### Instructions for the task
Restate the entries word for word and skip every image.

--- --- ---

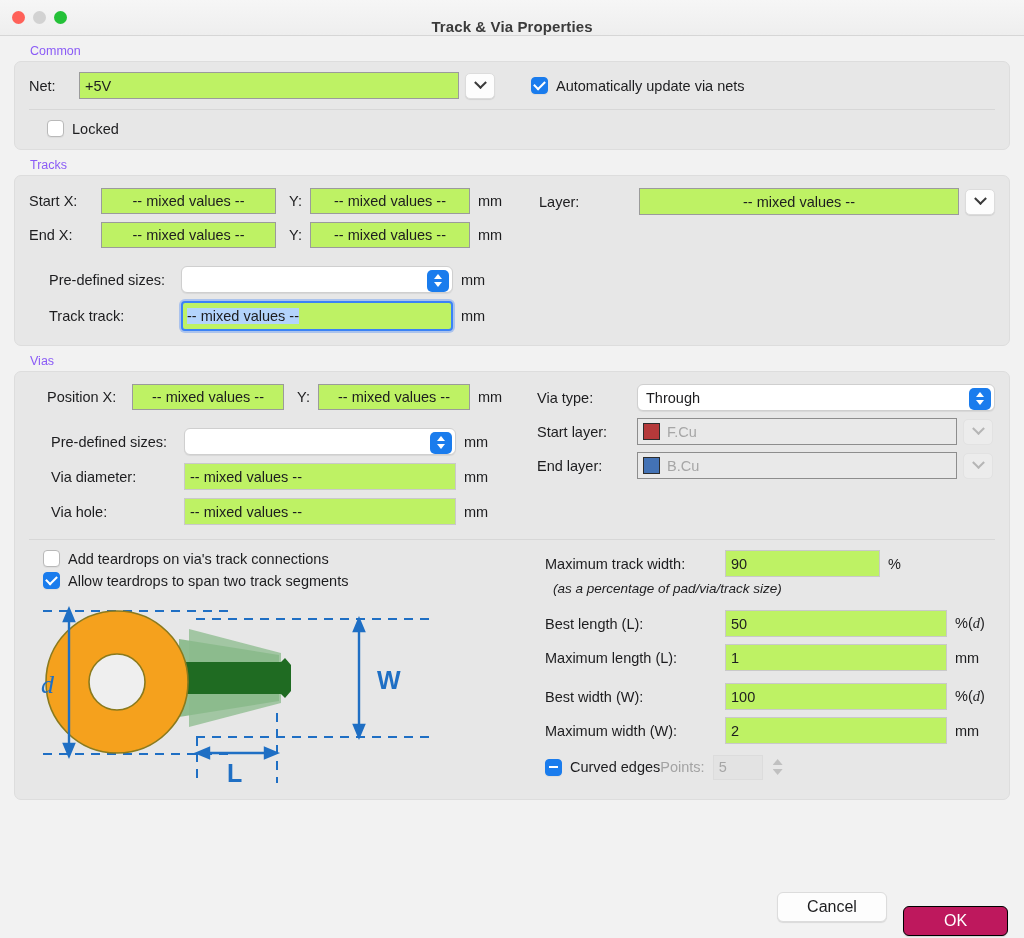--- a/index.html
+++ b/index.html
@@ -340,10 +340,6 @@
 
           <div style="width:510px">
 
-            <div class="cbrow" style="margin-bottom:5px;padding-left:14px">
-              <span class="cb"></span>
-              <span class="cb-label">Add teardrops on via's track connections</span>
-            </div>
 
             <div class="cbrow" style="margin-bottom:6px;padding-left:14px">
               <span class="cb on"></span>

--- --- ---

### Solution to the exercise
--- a/index.html
+++ b/index.html
@@ -340,10 +340,6 @@
 
           <div style="width:510px">
 
-            <div class="cbrow" style="margin-bottom:5px;padding-left:14px">
-              <span class="cb"></span>
-              <span class="cb-label">Add teardrops on via's track connections</span>
-            </div>
 
             <div class="cbrow" style="margin-bottom:6px;padding-left:14px">
               <span class="cb on"></span>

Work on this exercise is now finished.